Your assignment: Write all of the entries out again exactly, but not the images.
[Task inputs — start]
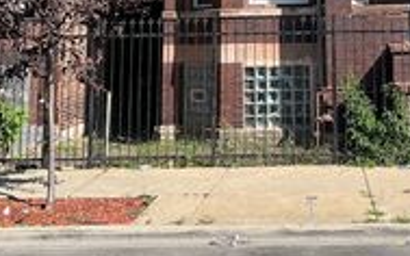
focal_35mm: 73
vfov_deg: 16.7
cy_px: -92
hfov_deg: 27.7
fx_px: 815
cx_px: 321
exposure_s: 1/2841
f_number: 1.5
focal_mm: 5.7
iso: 50
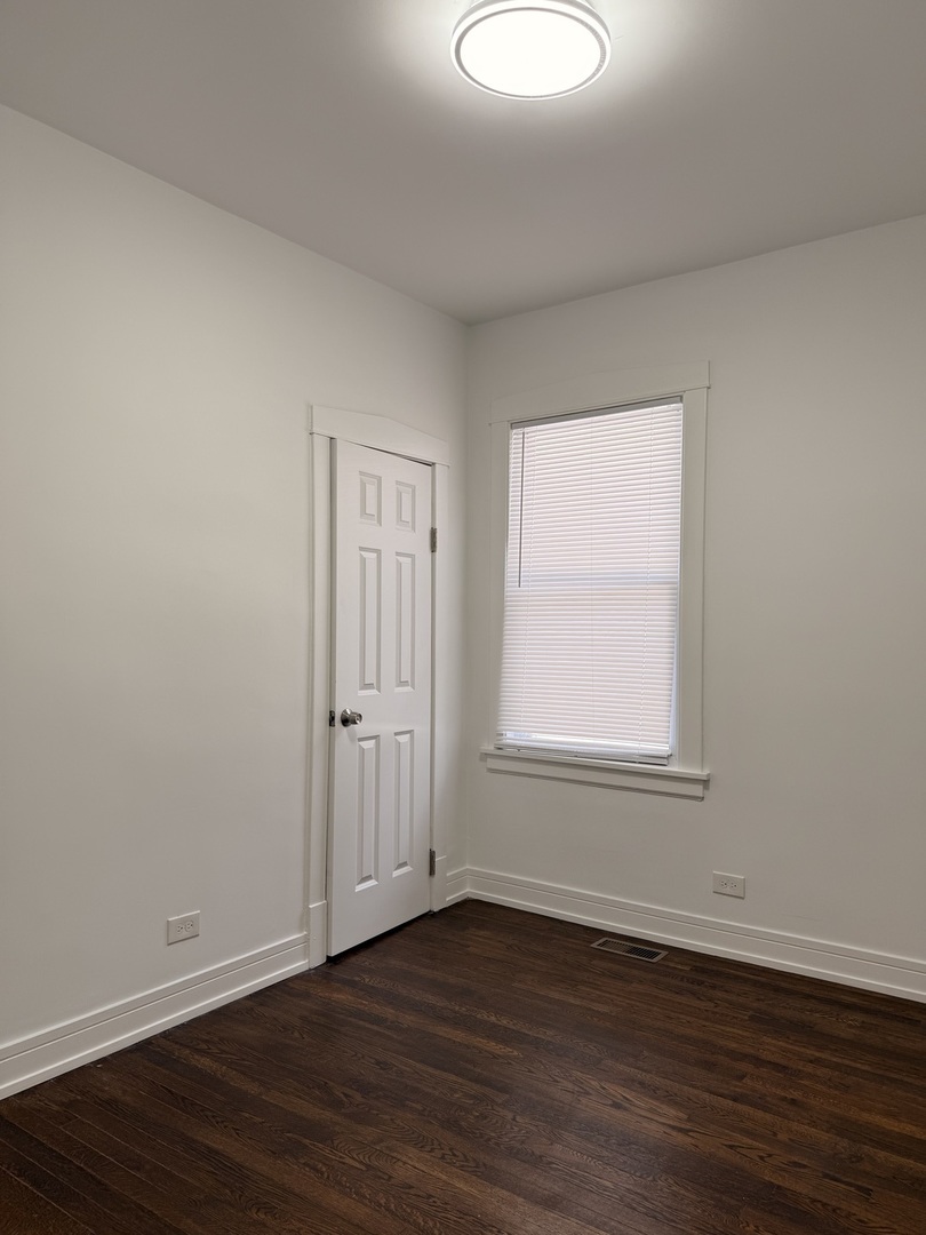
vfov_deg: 71.6
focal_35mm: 24
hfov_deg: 56.8
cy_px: 618
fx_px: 856
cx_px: 463
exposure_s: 1/120
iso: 80
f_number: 1.78
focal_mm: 6.76
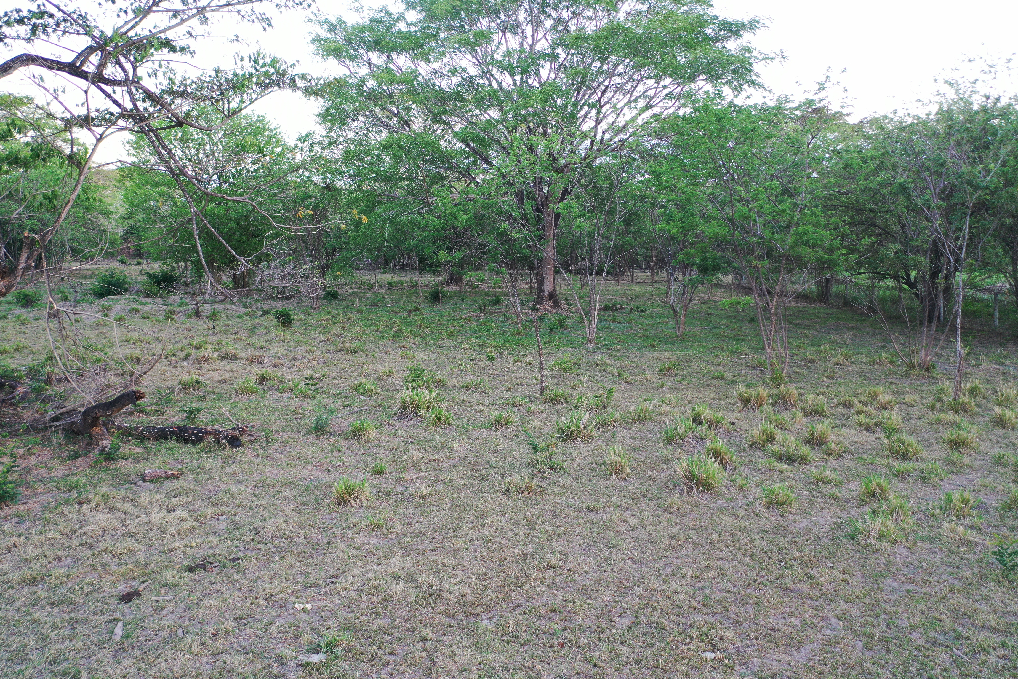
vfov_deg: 46.4
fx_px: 792
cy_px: 340
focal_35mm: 28
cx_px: 509
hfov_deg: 65.5
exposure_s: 1/30
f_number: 2.8
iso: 250
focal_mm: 10.26
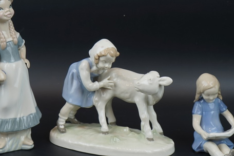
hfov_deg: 25.1
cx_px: 116
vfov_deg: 16.8
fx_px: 526
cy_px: 61
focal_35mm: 81
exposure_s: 1/80
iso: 100
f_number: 5.6
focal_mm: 41
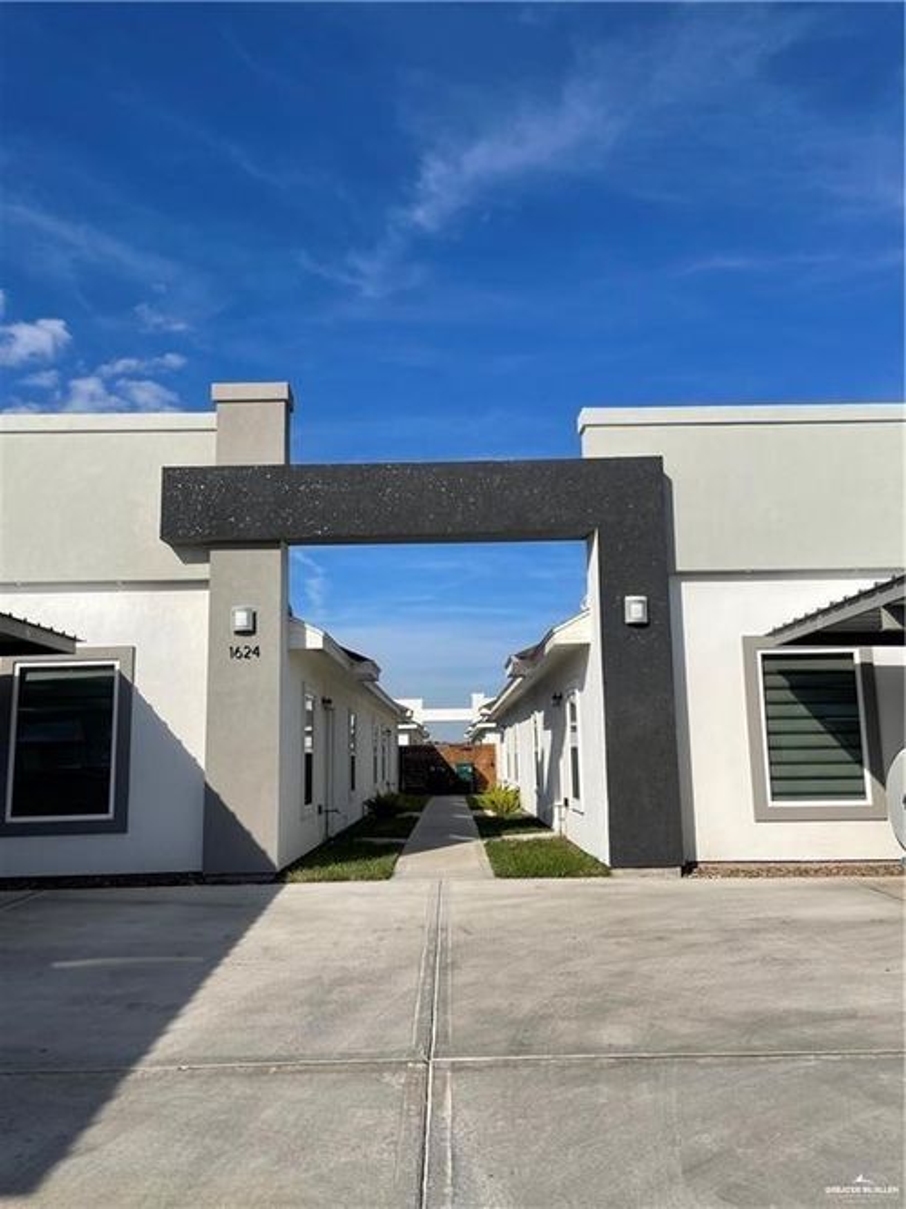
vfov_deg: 67.3
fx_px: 908
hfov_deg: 53.0
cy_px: 604
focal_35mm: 26
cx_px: 453
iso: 32
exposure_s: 1/6579
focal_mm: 5.1
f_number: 1.6
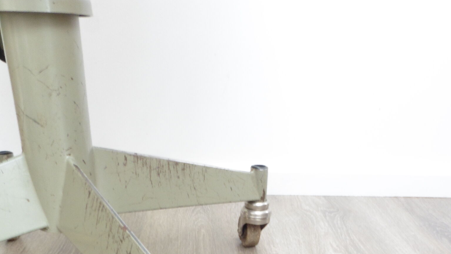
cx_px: 226
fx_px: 419
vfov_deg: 30.8
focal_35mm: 35
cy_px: 265
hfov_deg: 56.6
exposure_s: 1/10
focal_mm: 4.3
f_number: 8
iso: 200
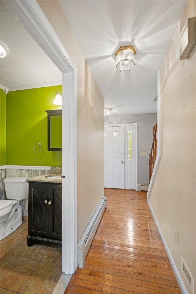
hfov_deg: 75.5
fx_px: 127
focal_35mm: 16
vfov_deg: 98.5
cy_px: 147
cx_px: 98
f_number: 7.1
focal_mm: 15.5
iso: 250
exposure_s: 1.3
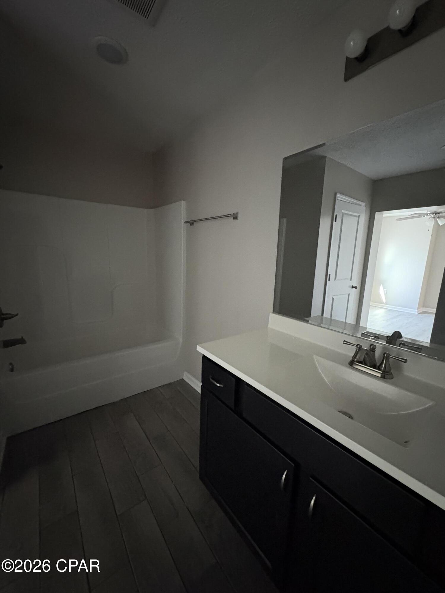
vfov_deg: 102.1
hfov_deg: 85.7
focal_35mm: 14
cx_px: 222
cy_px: 296
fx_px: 240
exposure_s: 1/30
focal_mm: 2.22
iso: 1600
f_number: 2.2
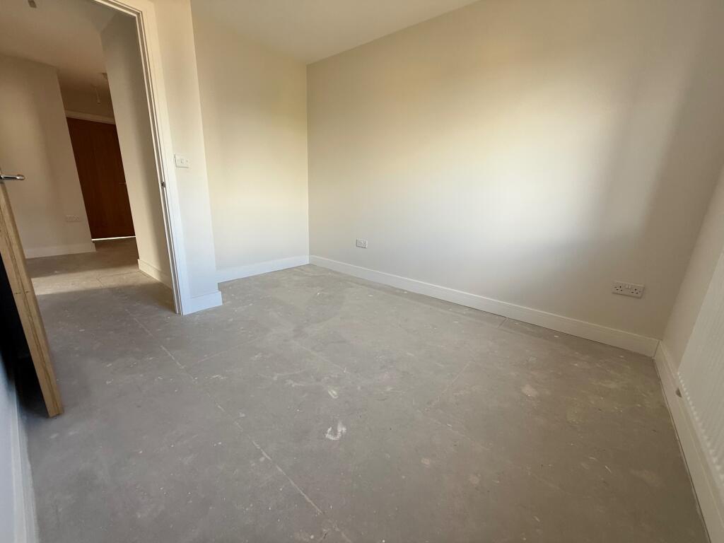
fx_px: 293
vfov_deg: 85.7
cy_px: 272
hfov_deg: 102.1
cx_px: 362
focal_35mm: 14
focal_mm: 2.22
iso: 125
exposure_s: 1/99
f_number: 2.2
[Task inputs — finish]
Finished exercise:
focal_35mm: 73
vfov_deg: 16.7
cy_px: -92
hfov_deg: 27.7
fx_px: 815
cx_px: 321
exposure_s: 1/2841
f_number: 1.5
focal_mm: 5.7
iso: 50
vfov_deg: 71.6
focal_35mm: 24
hfov_deg: 56.8
cy_px: 618
fx_px: 856
cx_px: 463
exposure_s: 1/120
iso: 80
f_number: 1.78
focal_mm: 6.76
vfov_deg: 46.4
fx_px: 792
cy_px: 340
focal_35mm: 28
cx_px: 509
hfov_deg: 65.5
exposure_s: 1/30
f_number: 2.8
iso: 250
focal_mm: 10.26
hfov_deg: 25.1
cx_px: 116
vfov_deg: 16.8
fx_px: 526
cy_px: 61
focal_35mm: 81
exposure_s: 1/80
iso: 100
f_number: 5.6
focal_mm: 41
vfov_deg: 67.3
fx_px: 908
hfov_deg: 53.0
cy_px: 604
focal_35mm: 26
cx_px: 453
iso: 32
exposure_s: 1/6579
focal_mm: 5.1
f_number: 1.6
cx_px: 226
fx_px: 419
vfov_deg: 30.8
focal_35mm: 35
cy_px: 265
hfov_deg: 56.6
exposure_s: 1/10
focal_mm: 4.3
f_number: 8
iso: 200
hfov_deg: 75.5
fx_px: 127
focal_35mm: 16
vfov_deg: 98.5
cy_px: 147
cx_px: 98
f_number: 7.1
focal_mm: 15.5
iso: 250
exposure_s: 1.3
vfov_deg: 102.1
hfov_deg: 85.7
focal_35mm: 14
cx_px: 222
cy_px: 296
fx_px: 240
exposure_s: 1/30
focal_mm: 2.22
iso: 1600
f_number: 2.2
fx_px: 293
vfov_deg: 85.7
cy_px: 272
hfov_deg: 102.1
cx_px: 362
focal_35mm: 14
focal_mm: 2.22
iso: 125
exposure_s: 1/99
f_number: 2.2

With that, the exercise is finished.